Segment Open

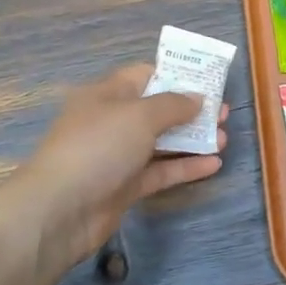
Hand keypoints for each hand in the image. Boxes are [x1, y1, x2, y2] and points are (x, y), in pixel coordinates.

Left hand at [9, 64, 225, 276]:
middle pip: (158, 110)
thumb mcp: (139, 115)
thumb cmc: (98, 147)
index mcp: (108, 93)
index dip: (176, 75)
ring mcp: (118, 155)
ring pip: (161, 142)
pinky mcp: (125, 186)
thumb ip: (173, 104)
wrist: (60, 209)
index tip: (208, 81)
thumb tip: (196, 98)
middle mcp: (113, 121)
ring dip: (193, 139)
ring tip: (225, 138)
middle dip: (191, 110)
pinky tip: (214, 164)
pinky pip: (160, 171)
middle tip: (223, 113)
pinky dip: (185, 166)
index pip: (146, 75)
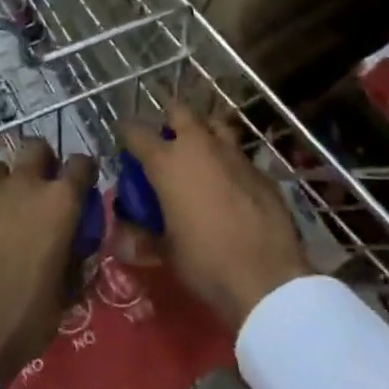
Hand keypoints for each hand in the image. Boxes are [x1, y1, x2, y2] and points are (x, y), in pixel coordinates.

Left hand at [0, 138, 95, 385]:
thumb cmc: (28, 316)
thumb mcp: (67, 293)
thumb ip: (74, 259)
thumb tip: (75, 248)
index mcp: (59, 203)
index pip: (82, 163)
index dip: (85, 171)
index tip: (85, 186)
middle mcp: (25, 188)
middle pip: (36, 148)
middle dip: (44, 161)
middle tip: (45, 187)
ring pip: (1, 167)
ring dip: (10, 180)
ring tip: (12, 207)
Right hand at [119, 103, 309, 329]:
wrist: (266, 277)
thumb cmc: (205, 261)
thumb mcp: (166, 250)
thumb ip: (145, 232)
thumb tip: (127, 232)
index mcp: (167, 163)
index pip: (135, 131)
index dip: (125, 131)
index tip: (122, 136)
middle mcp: (199, 146)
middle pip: (179, 111)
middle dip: (169, 120)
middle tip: (166, 142)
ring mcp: (233, 154)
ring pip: (214, 125)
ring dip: (203, 133)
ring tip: (200, 155)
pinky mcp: (259, 169)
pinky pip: (238, 154)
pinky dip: (228, 162)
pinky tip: (231, 185)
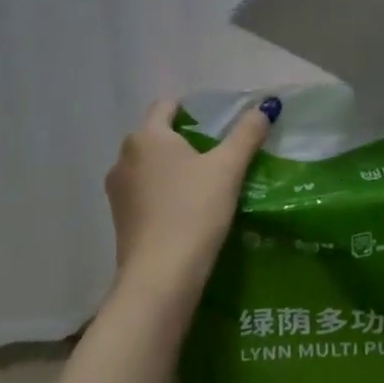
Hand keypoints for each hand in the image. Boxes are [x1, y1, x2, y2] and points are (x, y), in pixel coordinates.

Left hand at [104, 96, 278, 292]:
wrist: (161, 277)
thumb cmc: (194, 210)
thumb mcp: (229, 167)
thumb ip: (247, 133)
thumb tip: (266, 106)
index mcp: (146, 137)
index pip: (167, 105)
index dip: (193, 108)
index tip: (219, 123)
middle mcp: (124, 158)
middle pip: (158, 135)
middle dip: (186, 139)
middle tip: (220, 151)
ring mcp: (117, 192)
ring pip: (150, 165)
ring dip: (174, 167)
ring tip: (207, 181)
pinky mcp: (119, 220)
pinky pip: (145, 192)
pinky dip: (164, 192)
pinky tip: (189, 208)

Segment Closed

● WHAT THE EXERCISE ASKS: From the opening line of the entries above to the line containing "index dip: (193, 108)", please transcribe each line exactly, skipping every picture.

● WRITTEN ANSWER:
Hand keypoints for each hand in the image. Boxes are [x1, y1, x2, y2] and points are (x, y), in pixel coordinates.

Left hand at [9, 64, 225, 276]:
middle pip: (158, 110)
thumb mcp: (139, 115)
thumb cmc: (98, 147)
index mcp: (108, 93)
index dip: (176, 75)
ring mcp: (118, 155)
ring pip: (161, 142)
pinky mcp: (125, 186)
thumb ip: (173, 104)
wrist: (60, 209)
index tip: (208, 81)
thumb tip: (196, 98)
middle mcp: (113, 121)
ring dip: (193, 139)
ring tip: (225, 138)
middle dip: (191, 110)
pinky tip: (214, 164)
pinky pip: (160, 171)
middle tip: (223, 113)
pinky dip: (185, 166)
index pip: (146, 75)
Hand keypoints for each hand in the image. Boxes are [x1, y1, x2, y2] and points are (x, y), in pixel coordinates.

Left hand at [0, 138, 95, 385]:
thumb cmc: (28, 316)
thumb mcp: (67, 293)
thumb ip: (74, 259)
thumb tip: (75, 248)
index mcp: (59, 203)
index pip: (82, 163)
index dip: (85, 171)
index tip: (85, 186)
middle mcp: (25, 188)
middle pip: (36, 148)
middle dip: (44, 161)
middle tip: (45, 187)
ring pip: (1, 167)
ring dip: (10, 180)
ring tip: (12, 207)
Right hand at [119, 103, 309, 329]:
wrist: (266, 277)
thumb cmc: (205, 261)
thumb mcp: (166, 250)
thumb ip: (145, 232)
thumb tip: (127, 232)
index mcp: (167, 163)
index pip: (135, 131)
index dip: (125, 131)
index tip: (122, 136)
middle mcp: (199, 146)
middle pip: (179, 111)
middle dip: (169, 120)
middle tip: (166, 142)
ring mcp: (233, 154)
ring pip: (214, 125)
ring dip: (203, 133)
ring tip: (200, 155)
pinky mcp: (259, 169)
pinky pip: (238, 154)
pinky dip: (228, 162)
pinky tip: (231, 185)
Hand keypoints for each hand in the image. Boxes are [x1, y1, x2, y2] and points are (x, y), in pixel coordinates.

Left hand at [104, 96, 278, 292]:
wrist: (161, 277)
thumb cmc: (194, 210)
thumb mcp: (229, 167)
thumb ip: (247, 133)
thumb tip: (266, 106)
index mcp: (146, 137)
index pip: (167, 105)
index dip: (193, 108)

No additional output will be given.